* About this task
Your response should be the complete data, transcribed exactly.

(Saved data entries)
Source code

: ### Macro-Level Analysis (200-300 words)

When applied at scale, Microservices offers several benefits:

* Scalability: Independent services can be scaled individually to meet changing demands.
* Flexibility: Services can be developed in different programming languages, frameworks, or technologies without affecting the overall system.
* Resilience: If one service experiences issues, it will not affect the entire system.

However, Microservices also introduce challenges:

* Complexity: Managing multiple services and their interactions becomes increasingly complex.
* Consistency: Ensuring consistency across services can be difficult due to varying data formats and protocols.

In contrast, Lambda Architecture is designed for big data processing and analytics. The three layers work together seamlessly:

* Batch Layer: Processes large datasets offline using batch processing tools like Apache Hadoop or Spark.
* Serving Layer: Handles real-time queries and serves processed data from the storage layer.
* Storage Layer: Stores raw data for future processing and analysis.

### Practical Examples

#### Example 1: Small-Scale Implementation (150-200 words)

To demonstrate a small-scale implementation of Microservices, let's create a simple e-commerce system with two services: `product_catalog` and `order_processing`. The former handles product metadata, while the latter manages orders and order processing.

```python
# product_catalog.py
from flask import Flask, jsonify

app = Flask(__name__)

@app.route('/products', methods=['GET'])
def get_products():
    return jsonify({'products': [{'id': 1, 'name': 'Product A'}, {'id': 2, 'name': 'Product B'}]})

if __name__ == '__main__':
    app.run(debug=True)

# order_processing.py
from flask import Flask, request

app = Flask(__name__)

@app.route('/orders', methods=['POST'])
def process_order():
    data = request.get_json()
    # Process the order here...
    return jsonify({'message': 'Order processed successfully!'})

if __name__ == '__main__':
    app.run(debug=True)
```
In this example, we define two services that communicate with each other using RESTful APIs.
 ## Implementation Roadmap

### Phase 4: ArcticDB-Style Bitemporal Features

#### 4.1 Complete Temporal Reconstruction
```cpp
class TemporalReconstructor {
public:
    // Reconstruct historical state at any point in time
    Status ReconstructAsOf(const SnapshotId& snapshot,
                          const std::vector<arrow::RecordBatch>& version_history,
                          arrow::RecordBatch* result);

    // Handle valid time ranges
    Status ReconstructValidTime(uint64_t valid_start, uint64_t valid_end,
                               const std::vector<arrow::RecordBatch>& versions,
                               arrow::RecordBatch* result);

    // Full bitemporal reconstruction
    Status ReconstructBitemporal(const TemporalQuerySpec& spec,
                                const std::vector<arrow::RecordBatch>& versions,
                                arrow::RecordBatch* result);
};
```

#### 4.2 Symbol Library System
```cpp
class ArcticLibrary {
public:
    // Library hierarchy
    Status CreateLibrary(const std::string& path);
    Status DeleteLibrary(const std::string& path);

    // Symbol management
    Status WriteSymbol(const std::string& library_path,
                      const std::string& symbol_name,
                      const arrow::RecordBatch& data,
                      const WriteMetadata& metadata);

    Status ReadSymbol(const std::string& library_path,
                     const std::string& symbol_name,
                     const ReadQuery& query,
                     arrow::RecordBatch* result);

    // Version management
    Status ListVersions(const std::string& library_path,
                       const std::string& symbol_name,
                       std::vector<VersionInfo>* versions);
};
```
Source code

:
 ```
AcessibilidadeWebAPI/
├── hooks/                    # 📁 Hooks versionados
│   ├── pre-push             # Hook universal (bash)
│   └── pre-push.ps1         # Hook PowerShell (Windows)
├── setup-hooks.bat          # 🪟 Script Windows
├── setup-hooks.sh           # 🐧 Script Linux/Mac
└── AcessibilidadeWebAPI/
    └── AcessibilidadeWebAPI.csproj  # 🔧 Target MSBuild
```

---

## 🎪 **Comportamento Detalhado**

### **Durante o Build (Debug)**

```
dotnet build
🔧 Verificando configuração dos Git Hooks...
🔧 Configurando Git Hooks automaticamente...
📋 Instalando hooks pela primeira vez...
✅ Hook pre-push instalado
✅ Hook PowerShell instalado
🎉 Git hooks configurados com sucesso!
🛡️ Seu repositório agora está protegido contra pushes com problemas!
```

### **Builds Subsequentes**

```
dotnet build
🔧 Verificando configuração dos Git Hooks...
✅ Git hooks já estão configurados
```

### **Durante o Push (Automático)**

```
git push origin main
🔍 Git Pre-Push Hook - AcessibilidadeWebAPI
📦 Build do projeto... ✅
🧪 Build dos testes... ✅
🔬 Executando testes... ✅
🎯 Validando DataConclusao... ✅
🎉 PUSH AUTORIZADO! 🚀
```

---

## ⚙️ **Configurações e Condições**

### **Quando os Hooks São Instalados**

* Written answer
Source code

: ### Macro-Level Analysis (200-300 words)

When applied at scale, Microservices offers several benefits:

* Scalability: Independent services can be scaled individually to meet changing demands.
* Flexibility: Services can be developed in different programming languages, frameworks, or technologies without affecting the overall system.
* Resilience: If one service experiences issues, it will not affect the entire system.

However, Microservices also introduce challenges:

* Complexity: Managing multiple services and their interactions becomes increasingly complex.
* Consistency: Ensuring consistency across services can be difficult due to varying data formats and protocols.

In contrast, Lambda Architecture is designed for big data processing and analytics. The three layers work together seamlessly:

* Batch Layer: Processes large datasets offline using batch processing tools like Apache Hadoop or Spark.
* Serving Layer: Handles real-time queries and serves processed data from the storage layer.
* Storage Layer: Stores raw data for future processing and analysis.

### Practical Examples

#### Example 1: Small-Scale Implementation (150-200 words)

To demonstrate a small-scale implementation of Microservices, let's create a simple e-commerce system with two services: `product_catalog` and `order_processing`. The former handles product metadata, while the latter manages orders and order processing.

```python
# product_catalog.py
from flask import Flask, jsonify

app = Flask(__name__)

@app.route('/products', methods=['GET'])
def get_products():
    return jsonify({'products': [{'id': 1, 'name': 'Product A'}, {'id': 2, 'name': 'Product B'}]})

if __name__ == '__main__':
    app.run(debug=True)

# order_processing.py
from flask import Flask, request

app = Flask(__name__)

@app.route('/orders', methods=['POST'])
def process_order():
    data = request.get_json()
    # Process the order here...
    return jsonify({'message': 'Order processed successfully!'})

if __name__ == '__main__':
    app.run(debug=True)
```
In this example, we define two services that communicate with each other using RESTful APIs.
 ## Implementation Roadmap

### Phase 4: ArcticDB-Style Bitemporal Features

#### 4.1 Complete Temporal Reconstruction
```cpp
class TemporalReconstructor {
public:
    // Reconstruct historical state at any point in time
    Status ReconstructAsOf(const SnapshotId& snapshot,
                          const std::vector<arrow::RecordBatch>& version_history,
                          arrow::RecordBatch* result);

    // Handle valid time ranges
    Status ReconstructValidTime(uint64_t valid_start, uint64_t valid_end,
                               const std::vector<arrow::RecordBatch>& versions,
                               arrow::RecordBatch* result);

    // Full bitemporal reconstruction
    Status ReconstructBitemporal(const TemporalQuerySpec& spec,
                                const std::vector<arrow::RecordBatch>& versions,
                                arrow::RecordBatch* result);
};
```

#### 4.2 Symbol Library System
```cpp
class ArcticLibrary {
public:
    // Library hierarchy
    Status CreateLibrary(const std::string& path);
    Status DeleteLibrary(const std::string& path);

    // Symbol management
    Status WriteSymbol(const std::string& library_path,
                      const std::string& symbol_name,
                      const arrow::RecordBatch& data,
                      const WriteMetadata& metadata);

    Status ReadSymbol(const std::string& library_path,
                     const std::string& symbol_name,
                     const ReadQuery& query,
                     arrow::RecordBatch* result);

    // Version management
    Status ListVersions(const std::string& library_path,
                       const std::string& symbol_name,
                       std::vector<VersionInfo>* versions);
};
```
Source code

:
 ```
AcessibilidadeWebAPI/
├── hooks/                    # 📁 Hooks versionados
│   ├── pre-push             # Hook universal (bash)
│   └── pre-push.ps1         # Hook PowerShell (Windows)
├── setup-hooks.bat          # 🪟 Script Windows
├── setup-hooks.sh           # 🐧 Script Linux/Mac
└── AcessibilidadeWebAPI/
    └── AcessibilidadeWebAPI.csproj  # 🔧 Target MSBuild
```

---

## 🎪 **Comportamento Detalhado**

### **Durante o Build (Debug)**

```
dotnet build
🔧 Verificando configuração dos Git Hooks...
🔧 Configurando Git Hooks automaticamente...
📋 Instalando hooks pela primeira vez...
✅ Hook pre-push instalado
✅ Hook PowerShell instalado
🎉 Git hooks configurados com sucesso!
🛡️ Seu repositório agora está protegido contra pushes com problemas!
```

### **Builds Subsequentes**

```
dotnet build
🔧 Verificando configuração dos Git Hooks...
✅ Git hooks já estão configurados
```

### **Durante o Push (Automático)**

```
git push origin main
🔍 Git Pre-Push Hook - AcessibilidadeWebAPI
📦 Build do projeto... ✅
🧪 Build dos testes... ✅
🔬 Executando testes... ✅
🎯 Validando DataConclusao... ✅
🎉 PUSH AUTORIZADO! 🚀
```

---

## ⚙️ **Configurações e Condições**

### **Quando os Hooks São Instalados**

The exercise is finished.